DATA:
"""

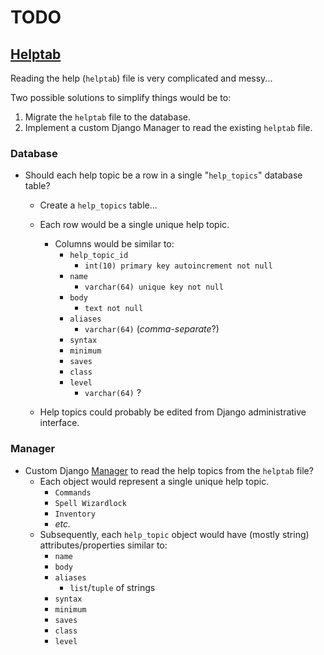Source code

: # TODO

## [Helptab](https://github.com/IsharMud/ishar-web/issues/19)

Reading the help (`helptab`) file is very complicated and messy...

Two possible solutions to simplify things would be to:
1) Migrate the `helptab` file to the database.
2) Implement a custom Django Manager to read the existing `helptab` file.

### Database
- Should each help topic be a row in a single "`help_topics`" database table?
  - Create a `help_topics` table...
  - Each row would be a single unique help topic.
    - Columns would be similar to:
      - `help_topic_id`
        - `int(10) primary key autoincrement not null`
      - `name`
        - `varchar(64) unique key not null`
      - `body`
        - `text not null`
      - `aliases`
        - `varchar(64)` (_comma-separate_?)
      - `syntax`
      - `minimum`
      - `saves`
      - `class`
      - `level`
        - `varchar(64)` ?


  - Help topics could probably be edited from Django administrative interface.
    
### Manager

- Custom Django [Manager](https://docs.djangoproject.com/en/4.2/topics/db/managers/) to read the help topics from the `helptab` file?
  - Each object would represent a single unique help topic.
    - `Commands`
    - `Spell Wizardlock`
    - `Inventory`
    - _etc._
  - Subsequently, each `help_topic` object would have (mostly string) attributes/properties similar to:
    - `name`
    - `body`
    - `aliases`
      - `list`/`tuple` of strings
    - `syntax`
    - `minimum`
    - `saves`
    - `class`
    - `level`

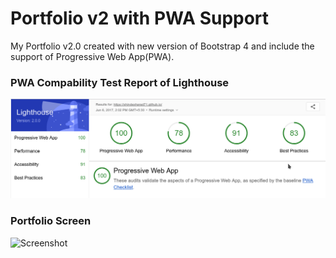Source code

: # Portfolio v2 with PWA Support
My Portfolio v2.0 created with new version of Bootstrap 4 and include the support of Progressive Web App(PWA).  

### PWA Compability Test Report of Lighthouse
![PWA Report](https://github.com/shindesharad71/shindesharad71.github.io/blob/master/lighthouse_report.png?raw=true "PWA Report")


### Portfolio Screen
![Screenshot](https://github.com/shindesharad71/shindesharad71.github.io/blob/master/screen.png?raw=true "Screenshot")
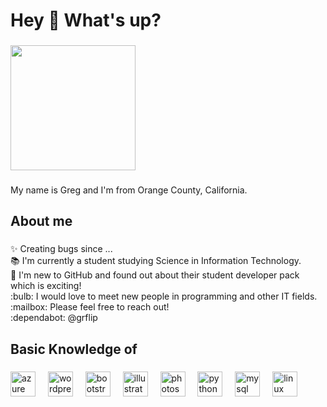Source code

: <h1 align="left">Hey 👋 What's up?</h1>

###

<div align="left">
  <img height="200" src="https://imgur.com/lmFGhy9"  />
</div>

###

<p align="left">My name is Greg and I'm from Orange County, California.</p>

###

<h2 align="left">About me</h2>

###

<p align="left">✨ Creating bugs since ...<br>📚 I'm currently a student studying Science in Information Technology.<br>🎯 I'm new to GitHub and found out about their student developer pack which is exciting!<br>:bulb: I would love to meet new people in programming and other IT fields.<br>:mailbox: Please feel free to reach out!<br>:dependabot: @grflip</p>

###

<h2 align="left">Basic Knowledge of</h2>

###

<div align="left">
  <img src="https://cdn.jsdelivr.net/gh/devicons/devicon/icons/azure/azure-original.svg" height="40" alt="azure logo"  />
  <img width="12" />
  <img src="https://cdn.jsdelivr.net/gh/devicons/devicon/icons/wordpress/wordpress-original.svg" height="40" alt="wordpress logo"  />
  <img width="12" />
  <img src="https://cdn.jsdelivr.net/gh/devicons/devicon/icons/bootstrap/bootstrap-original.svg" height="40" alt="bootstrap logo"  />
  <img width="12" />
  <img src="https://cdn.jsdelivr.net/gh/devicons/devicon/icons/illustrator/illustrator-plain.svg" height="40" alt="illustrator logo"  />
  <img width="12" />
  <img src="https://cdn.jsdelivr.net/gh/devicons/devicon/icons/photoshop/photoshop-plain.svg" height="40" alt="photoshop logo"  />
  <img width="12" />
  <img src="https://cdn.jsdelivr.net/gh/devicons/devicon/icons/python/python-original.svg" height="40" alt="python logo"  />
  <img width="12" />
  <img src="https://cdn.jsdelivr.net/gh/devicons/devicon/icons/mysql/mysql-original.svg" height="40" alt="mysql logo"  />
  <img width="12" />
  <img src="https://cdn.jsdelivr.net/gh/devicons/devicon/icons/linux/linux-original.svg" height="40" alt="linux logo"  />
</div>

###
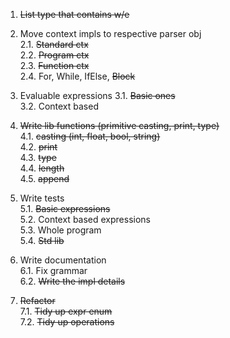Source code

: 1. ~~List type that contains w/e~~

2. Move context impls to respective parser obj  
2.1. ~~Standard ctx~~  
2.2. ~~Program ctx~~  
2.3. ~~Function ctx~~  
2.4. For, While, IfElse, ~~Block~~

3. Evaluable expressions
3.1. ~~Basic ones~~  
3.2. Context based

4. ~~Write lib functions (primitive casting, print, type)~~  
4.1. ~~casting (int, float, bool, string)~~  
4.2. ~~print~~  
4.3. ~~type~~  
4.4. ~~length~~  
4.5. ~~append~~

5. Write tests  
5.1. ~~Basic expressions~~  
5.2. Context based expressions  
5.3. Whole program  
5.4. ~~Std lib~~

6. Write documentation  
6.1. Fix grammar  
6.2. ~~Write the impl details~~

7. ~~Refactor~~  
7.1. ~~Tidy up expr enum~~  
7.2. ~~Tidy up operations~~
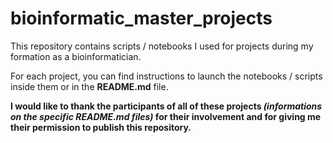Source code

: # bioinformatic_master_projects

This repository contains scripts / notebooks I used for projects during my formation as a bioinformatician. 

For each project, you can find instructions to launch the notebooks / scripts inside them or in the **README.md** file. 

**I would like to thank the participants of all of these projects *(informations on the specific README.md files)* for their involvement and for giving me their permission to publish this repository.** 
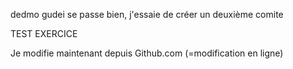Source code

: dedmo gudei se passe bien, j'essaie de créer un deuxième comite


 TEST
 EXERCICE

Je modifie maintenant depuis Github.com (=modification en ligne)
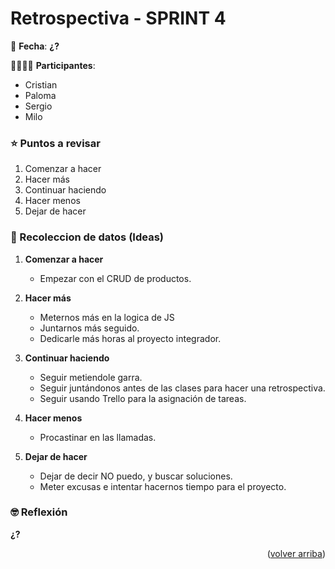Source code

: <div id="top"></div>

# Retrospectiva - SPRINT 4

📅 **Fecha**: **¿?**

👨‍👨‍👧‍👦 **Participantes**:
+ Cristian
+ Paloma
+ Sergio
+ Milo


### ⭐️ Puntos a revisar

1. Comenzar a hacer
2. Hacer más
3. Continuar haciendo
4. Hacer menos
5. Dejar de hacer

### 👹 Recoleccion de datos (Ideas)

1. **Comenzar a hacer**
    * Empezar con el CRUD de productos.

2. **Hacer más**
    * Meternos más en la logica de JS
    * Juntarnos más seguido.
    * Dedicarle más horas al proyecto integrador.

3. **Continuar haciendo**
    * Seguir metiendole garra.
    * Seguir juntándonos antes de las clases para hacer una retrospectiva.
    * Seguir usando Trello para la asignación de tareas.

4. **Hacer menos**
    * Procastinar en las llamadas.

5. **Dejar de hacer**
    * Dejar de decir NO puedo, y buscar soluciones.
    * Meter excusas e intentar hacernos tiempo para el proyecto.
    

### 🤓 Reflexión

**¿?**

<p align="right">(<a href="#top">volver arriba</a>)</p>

"""

Return every line holding the word "Portfolio" from the records.

: # Portfolio v2 with PWA Support
My Portfolio v2.0 created with new version of Bootstrap 4 and include the support of Progressive Web App(PWA).  
### Portfolio Screen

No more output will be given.